Saturday, December 22, 2007
Yesterday the surf began to roll into the beach at Ballantrae in advance of today's depression. You can tell this is a surf beach, it's very steep and sand and shingle at the low water mark give way to large cobbles at the high water mark. It faces north west through the North Channel between Ireland and Scotland to the open Atlantic beyond.
I am sorry this photo is a bit squint, it was not very easy composing it. The dark brown appearance of the water is due to Galloway peat stained river water. The River Stinchar flows into the sea here.
The village of Ballantrae is built on a raised beach. This raised beach extends for many miles to the north and is broken only by occasional cliffs and headlands. Early cropping Ayrshire potatoes are grown in the fertile soil which is kept mild by the effects of the Gulf Stream.

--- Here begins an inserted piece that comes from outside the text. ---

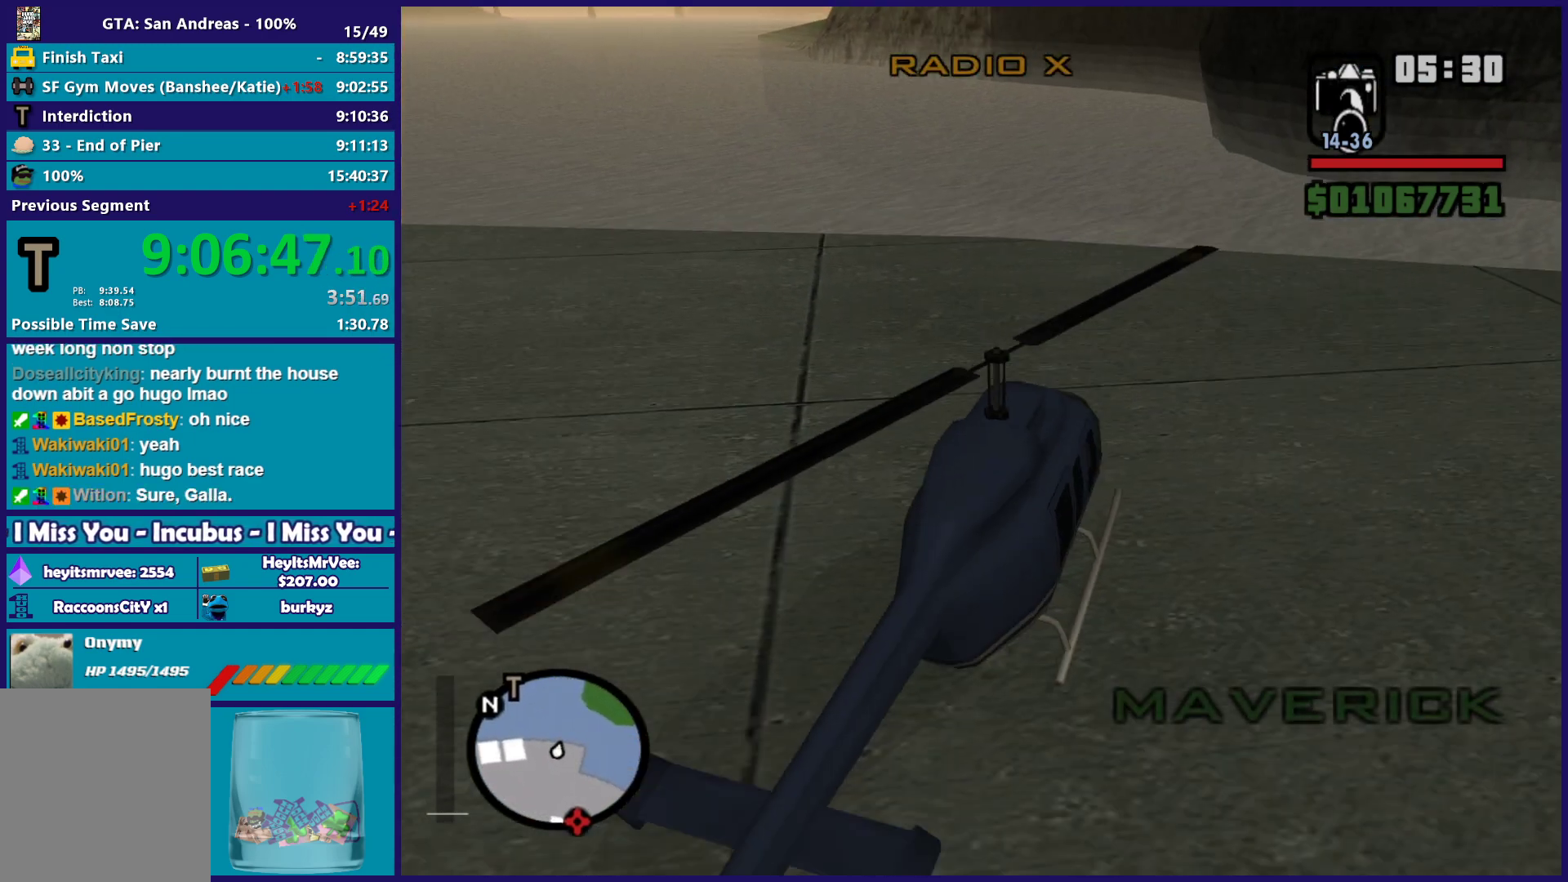
{"buttons": ["R2"], "right_stick": "up-right", "button_events": []}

The name Ballantrae is derived from the Gaelic "Baile an Traigh" or village on the beach. Fishing boats with the registration letters BA (for Ballantrae) are actually based in the shelter of Girvan harbour some 19km away to the NE. Ballantrae's inhabitants favoured farming rather than fishing. That should tell sea kayakers a little about what dumping surf conditions on Ballantrae beach might be like in inclement conditions. Beside the small car park, a simple sign says "Dangerous Bathing". Make sure you practice surf landings before launching at Ballantrae. If the surf gets up while you are out, expect a hard landing or face a long paddle to Lendalfoot which is the nearest sheltered bay, 9km away round Bennane Head and its tidal race.